Equality constraints are accessible by passing the keyword argument zero to poly_problem, which constrains those polynomials to be zero. They are relatively cheap to realize in the solver, as they don't require another semidefinite matrix, just linear constraints or free scalar variables depending on the approach.

julia> @polyvar x[1:2];

julia> poly_optimize(:Clarabel, poly_problem(-(x[1] -1)^2 - (x[1] - x[2])^2 - (x[2] -3)^2,
                                             zero=[(x[1] - 1.5)^2 + (x[2] - 2.5)^2 - .5]), 1)
Polynomial optimization result
Relaxation method: Dense
Used optimization method: ClarabelMoment
Status of the solver: SOLVED
Lower bound to optimum (in case of good status): -3.999999965663831
Time required for optimization: 0.0014009 seconds

julia> poly_all_solutions(ans)
1-element Vector{Tuple{Vector{Float64}, Float64}}:
 ([1.0000155981763819, 3.0000155844516696], 2.0076497353471723e-8)

Note that when grading the quality of a solution, the package will determine the violation of the constraints as well as how far the actual value is away from what it should be, and return the worst of all violations. Note that in principle, Gröbner basis methods would allow to incorporate equality constraints with a potentially even higher reduction in the number of variables. While an early version of PolynomialOptimization supported this, any Gröbner basis method has been removed from the package. Experience showed that the cost of calculating a Gröbner basis can easily be many times larger than working with the original problem; furthermore, then taking everything modulo this basis prevents some optimizing assumptions to be made during the problem construction. Lastly, removing a variable or constraint does not help a lot with respect to scaling, as the main issue is the size of the semidefinite cones - which would be given by a basis of standard monomials with respect to the Gröbner basis, and the savings there are often minuscule.

Inequality constraints

Inequality constraints are implemented using Putinar's Positivstellensatz or localizing matrices. They can be specified by passing the keyword argument nonneg to poly_problem, which constraints those polynomials to be greater or equal to zero.

julia> @polyvar x[1:2];

julia> prob = poly_problem(-(x[1]-1)^2 - (x[1]-x[2])^2 - (x[2]-3)^2,
                           nonneg=[1-(x[1]-1)^2, 1-(x[1]-x[2])^2, 1-(x[2]-3)^2])
Real-valued polynomial optimization problem in 2 variables
Objective: -10.0 + 6.0x₂ + 2.0x₁ - 2.0x₂² + 2.0x₁x₂ - 2.0x₁²
3 nonnegative constraints
1: 2.0x₁ - x₁² ≥ 0
2: 1.0 - x₂² + 2.0x₁x₂ - x₁² ≥ 0
3: -8.0 + 6.0x₂ - x₂² ≥ 0

julia> poly_optimize(:Clarabel, prob, 1)
Polynomial optimization result
Relaxation method: Dense
Used optimization method: ClarabelMoment
Status of the solver: SOLVED
Lower bound to optimum (in case of good status): -2.9999999986040407
Time required for optimization: 0.002556 seconds

julia> poly_optimize(:Clarabel, prob, 2)

# Extracted material
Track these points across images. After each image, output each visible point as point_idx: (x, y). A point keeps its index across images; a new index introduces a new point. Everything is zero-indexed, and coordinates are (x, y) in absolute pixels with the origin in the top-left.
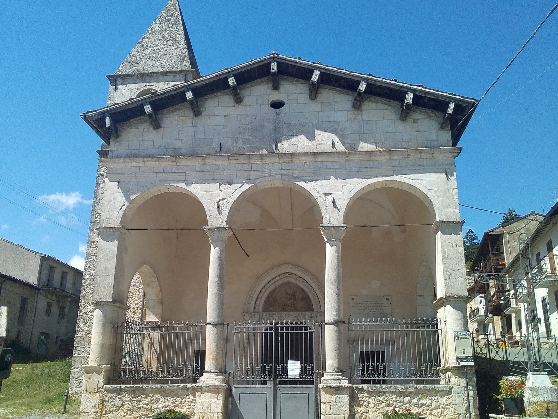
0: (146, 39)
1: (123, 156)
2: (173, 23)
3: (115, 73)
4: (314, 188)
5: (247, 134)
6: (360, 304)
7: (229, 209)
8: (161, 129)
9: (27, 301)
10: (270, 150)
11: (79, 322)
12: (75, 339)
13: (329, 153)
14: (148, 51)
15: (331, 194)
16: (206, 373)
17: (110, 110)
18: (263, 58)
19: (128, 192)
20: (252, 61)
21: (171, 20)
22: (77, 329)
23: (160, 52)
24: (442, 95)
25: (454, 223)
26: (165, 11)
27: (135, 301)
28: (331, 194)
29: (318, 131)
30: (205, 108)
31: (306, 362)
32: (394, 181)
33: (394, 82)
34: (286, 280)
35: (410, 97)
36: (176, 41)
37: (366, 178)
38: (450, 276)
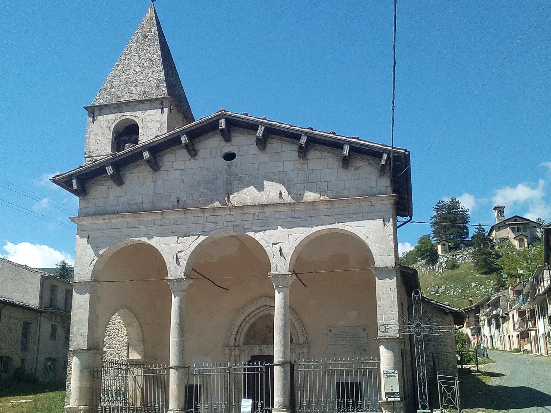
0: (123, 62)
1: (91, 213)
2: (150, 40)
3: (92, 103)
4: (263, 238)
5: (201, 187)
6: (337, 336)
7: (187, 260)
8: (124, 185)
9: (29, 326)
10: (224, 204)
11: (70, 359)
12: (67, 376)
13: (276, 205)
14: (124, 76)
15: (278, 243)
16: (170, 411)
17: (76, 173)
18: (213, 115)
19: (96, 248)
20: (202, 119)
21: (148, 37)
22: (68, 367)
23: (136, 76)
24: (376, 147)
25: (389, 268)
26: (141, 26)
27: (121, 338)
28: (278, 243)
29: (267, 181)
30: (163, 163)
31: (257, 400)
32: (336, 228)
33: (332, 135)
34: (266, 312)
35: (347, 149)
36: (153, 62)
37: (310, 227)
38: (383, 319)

==

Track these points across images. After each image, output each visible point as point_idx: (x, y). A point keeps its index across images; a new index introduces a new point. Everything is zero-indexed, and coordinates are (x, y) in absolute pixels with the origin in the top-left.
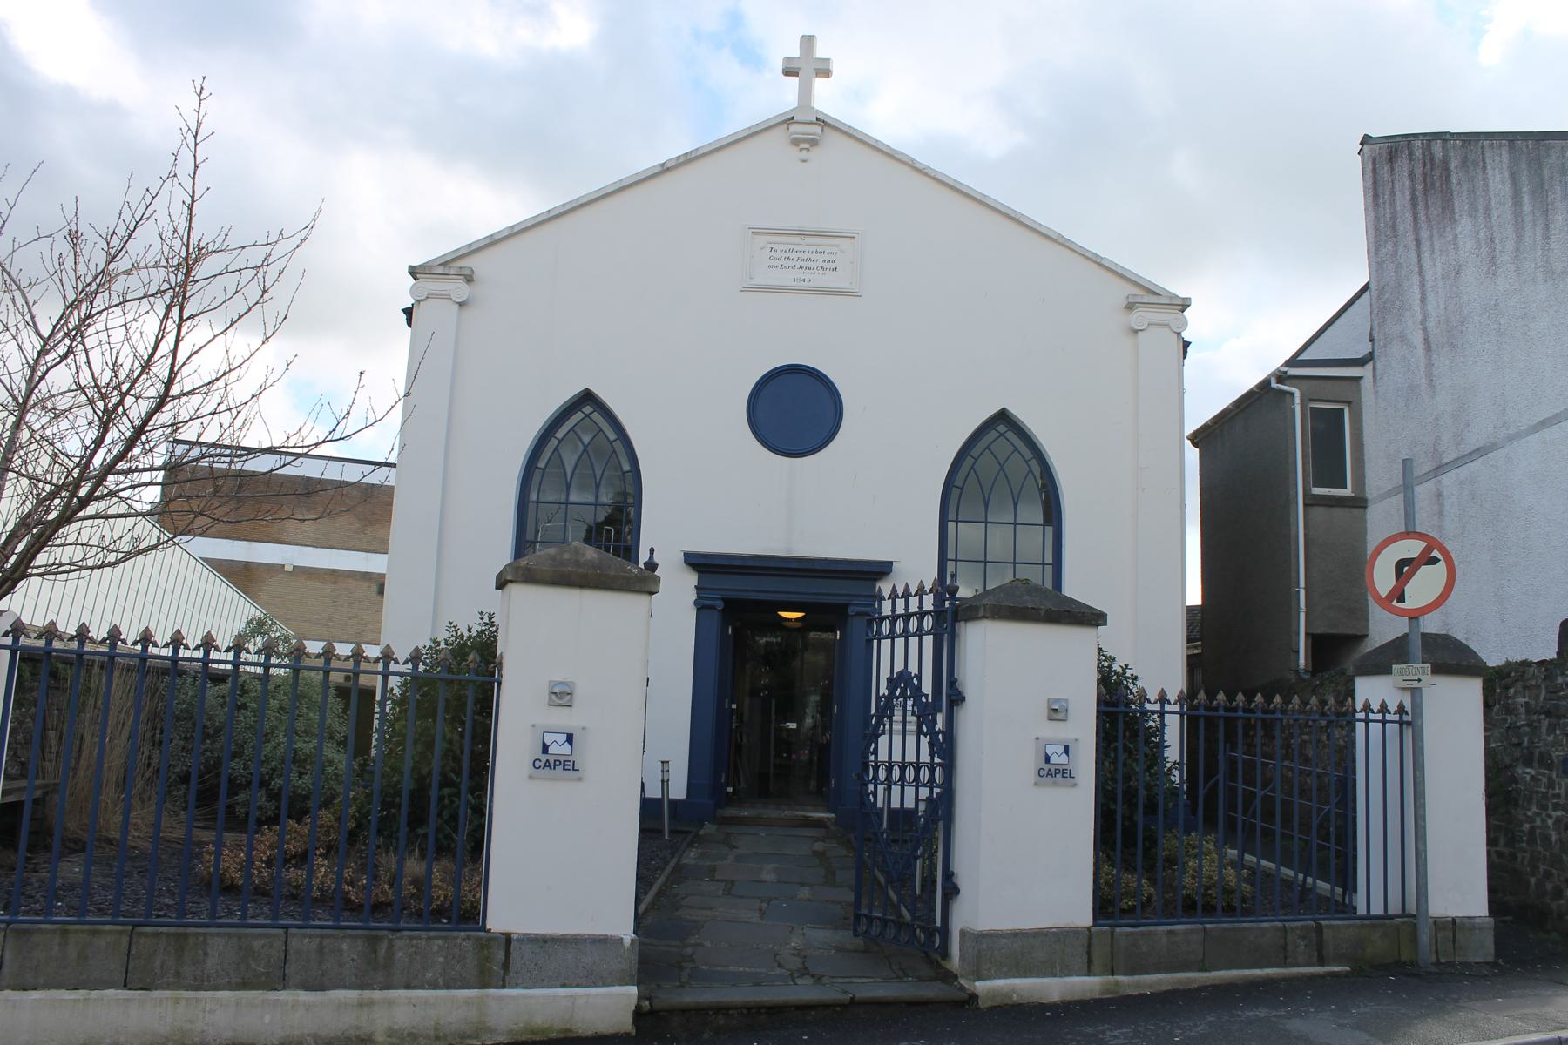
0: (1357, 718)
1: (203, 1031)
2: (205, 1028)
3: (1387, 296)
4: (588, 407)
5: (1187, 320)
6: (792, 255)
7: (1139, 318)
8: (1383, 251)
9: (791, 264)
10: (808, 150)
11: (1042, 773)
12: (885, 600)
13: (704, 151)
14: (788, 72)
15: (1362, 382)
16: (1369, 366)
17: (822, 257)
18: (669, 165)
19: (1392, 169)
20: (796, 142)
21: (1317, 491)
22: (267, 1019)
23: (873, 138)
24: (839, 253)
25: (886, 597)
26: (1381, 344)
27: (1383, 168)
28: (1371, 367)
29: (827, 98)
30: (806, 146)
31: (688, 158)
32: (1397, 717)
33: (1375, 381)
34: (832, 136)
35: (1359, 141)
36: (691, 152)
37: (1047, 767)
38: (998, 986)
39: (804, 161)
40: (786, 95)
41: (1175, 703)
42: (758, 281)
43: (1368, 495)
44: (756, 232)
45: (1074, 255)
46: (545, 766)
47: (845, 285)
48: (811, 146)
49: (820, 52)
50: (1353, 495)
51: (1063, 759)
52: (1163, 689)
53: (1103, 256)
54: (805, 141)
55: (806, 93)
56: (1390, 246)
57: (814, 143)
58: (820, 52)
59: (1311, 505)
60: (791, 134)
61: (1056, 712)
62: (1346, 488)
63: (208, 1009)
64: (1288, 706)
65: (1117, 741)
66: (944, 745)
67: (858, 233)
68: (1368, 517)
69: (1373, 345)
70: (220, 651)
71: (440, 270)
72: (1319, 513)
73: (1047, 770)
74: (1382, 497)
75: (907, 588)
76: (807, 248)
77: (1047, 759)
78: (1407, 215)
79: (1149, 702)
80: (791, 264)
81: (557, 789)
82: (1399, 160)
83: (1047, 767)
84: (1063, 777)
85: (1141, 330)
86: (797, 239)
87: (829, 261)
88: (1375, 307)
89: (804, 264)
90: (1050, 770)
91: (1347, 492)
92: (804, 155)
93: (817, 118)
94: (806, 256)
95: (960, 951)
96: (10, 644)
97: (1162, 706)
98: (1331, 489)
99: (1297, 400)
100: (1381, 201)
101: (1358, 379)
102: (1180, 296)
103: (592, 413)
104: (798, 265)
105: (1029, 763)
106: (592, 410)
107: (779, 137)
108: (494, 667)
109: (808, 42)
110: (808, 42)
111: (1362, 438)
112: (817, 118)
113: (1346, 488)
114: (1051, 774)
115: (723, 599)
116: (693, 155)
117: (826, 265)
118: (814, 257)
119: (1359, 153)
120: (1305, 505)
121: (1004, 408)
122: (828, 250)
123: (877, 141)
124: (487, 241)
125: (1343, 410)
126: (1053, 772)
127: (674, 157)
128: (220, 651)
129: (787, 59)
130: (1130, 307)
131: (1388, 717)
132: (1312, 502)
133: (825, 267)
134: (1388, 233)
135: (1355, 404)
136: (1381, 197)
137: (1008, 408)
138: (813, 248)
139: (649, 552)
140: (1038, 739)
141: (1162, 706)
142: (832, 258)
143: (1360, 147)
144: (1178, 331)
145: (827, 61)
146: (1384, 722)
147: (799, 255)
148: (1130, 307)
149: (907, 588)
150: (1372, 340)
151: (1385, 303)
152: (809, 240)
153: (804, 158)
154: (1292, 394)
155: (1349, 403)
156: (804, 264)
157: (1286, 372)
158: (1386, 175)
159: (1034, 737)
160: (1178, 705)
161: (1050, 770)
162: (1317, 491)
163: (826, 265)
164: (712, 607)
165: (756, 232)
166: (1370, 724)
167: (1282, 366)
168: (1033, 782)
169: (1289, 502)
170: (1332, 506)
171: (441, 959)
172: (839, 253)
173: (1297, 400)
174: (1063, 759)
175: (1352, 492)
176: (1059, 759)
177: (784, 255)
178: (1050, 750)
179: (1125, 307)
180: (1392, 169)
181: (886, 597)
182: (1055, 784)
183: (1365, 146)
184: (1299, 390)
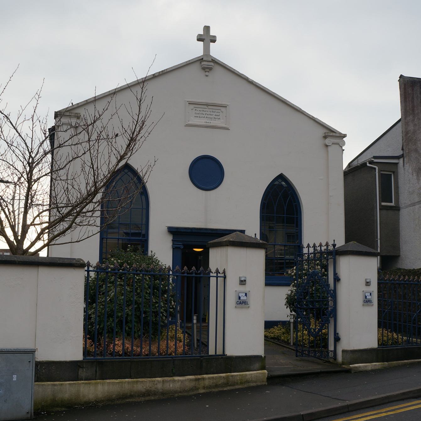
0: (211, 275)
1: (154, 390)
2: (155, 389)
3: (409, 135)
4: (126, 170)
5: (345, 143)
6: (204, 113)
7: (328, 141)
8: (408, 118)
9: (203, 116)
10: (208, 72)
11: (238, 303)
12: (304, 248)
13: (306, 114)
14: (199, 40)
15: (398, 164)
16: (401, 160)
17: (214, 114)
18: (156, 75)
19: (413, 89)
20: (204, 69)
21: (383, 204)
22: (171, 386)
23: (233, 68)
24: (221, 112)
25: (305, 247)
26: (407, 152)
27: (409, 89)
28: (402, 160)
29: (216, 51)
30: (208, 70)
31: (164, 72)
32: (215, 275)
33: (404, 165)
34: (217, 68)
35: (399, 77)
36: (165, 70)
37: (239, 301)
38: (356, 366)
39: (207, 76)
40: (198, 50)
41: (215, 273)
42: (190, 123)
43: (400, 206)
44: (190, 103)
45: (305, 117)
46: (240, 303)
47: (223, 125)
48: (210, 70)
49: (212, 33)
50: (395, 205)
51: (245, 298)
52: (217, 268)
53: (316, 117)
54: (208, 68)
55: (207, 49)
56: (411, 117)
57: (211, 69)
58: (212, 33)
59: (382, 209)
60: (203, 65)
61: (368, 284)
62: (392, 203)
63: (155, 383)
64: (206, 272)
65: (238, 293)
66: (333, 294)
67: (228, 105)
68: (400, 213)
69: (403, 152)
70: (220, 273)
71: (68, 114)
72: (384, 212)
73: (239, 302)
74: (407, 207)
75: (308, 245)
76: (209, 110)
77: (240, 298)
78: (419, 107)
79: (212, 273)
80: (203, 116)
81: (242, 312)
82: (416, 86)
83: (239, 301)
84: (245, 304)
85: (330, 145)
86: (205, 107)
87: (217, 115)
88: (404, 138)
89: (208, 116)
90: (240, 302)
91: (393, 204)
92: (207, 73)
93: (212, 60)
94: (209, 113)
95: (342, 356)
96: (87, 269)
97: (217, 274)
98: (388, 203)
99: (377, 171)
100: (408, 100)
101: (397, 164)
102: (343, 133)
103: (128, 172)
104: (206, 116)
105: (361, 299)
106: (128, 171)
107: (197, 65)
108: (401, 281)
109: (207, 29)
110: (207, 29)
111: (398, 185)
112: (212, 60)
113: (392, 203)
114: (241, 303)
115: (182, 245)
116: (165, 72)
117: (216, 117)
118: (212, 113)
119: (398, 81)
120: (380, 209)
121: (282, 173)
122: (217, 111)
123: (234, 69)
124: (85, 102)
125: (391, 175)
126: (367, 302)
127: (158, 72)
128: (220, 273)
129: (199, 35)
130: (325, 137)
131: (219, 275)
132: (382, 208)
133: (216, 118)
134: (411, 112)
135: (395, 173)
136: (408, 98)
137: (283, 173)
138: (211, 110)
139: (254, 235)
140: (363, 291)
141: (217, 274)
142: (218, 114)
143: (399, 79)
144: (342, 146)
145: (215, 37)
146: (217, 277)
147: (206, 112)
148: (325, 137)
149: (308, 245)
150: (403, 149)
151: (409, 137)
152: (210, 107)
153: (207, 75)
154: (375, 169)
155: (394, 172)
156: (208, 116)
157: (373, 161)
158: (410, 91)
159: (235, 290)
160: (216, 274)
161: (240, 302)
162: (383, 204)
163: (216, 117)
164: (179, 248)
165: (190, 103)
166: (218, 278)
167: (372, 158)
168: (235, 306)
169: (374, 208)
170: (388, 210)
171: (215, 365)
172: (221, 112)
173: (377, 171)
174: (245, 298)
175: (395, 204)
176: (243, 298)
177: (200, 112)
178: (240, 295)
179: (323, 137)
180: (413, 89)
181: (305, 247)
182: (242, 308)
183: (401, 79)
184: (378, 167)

# Exercise
Write the next part of the passage on polynomial optimization constraints, picking up right after its last shown command. The lines play no part in what follows.

# Exercise result
Polynomial optimization result
Relaxation method: Dense
Used optimization method: ClarabelMoment
Status of the solver: ALMOST_SOLVED
Lower bound to optimum (in case of good status): -2.000000014367033
Time required for optimization: 0.0057509 seconds

This is an example where the first relaxation level is not optimal, but the second is, as inspecting the solutions will show (which also allows us to ignore the somewhat uncertain status of the solver).

PSD constraints

PolynomialOptimization also supports conditions that constrain a matrix that is made up of polynomials to be positive semidefinite. They can be specified by passing the keyword argument psd to poly_problem; note that the matrices must be symmetric/hermitian.

julia> @polyvar x[1:2];

julia> prob = poly_problem(-x[1]^2 - x[2]^2, zero=[x[1]+x[2]-1],
                           psd=[[1-4x[1]*x[2]  x[1]; x[1]  4-x[1]^2-x[2]^2]])
Real-valued polynomial optimization problem in 2 variables
Objective: -x₂² - x₁²
1 equality constraint
1: -1.0 + x₂ + x₁ = 0
1 semidefinite constraint
2: [1.0 - 4.0x₁x₂  x₁
    x₁             4.0 - x₂² - x₁²] ⪰ 0

julia> poly_optimize(:Clarabel, prob, 1)
Polynomial optimization result
Relaxation method: Dense
Used optimization method: ClarabelMoment
Status of the solver: SOLVED
Lower bound to optimum (in case of good status): -3.999999994240309
Time required for optimization: 0.1618452 seconds

julia> poly_optimize(:Clarabel, prob, 2)
Polynomial optimization result
Relaxation method: Dense
Used optimization method: ClarabelMoment
Status of the solver: SOLVED
Lower bound to optimum (in case of good status): -3.904891539034092
Time required for optimization: 0.0041964 seconds

julia> optimality_certificate(ans)
:Optimal

At second level, we get the optimal solution.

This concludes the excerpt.